### SOURCE DATA
Segment Open
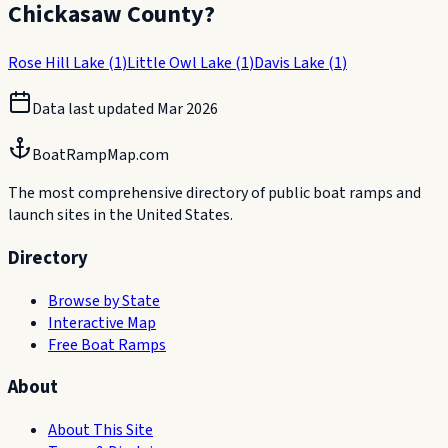
Chickasaw County
?
Rose Hill Lake
(
1
)
Little Owl Lake
(
1
)
Davis Lake
(
1
)
Data last updated
Mar 2026
BoatRampMap.com
The most comprehensive directory of public boat ramps and
launch sites in the United States.
Directory
Browse by State
Interactive Map
Free Boat Ramps
About
About This Site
Segment Closed
### THE PROBLEM
Pull out each line above that contains the word "Lake". Case counts, so only matches with the same capitalization qualify.

### TASK SOLUTION
Rose Hill Lake
Little Owl Lake
Davis Lake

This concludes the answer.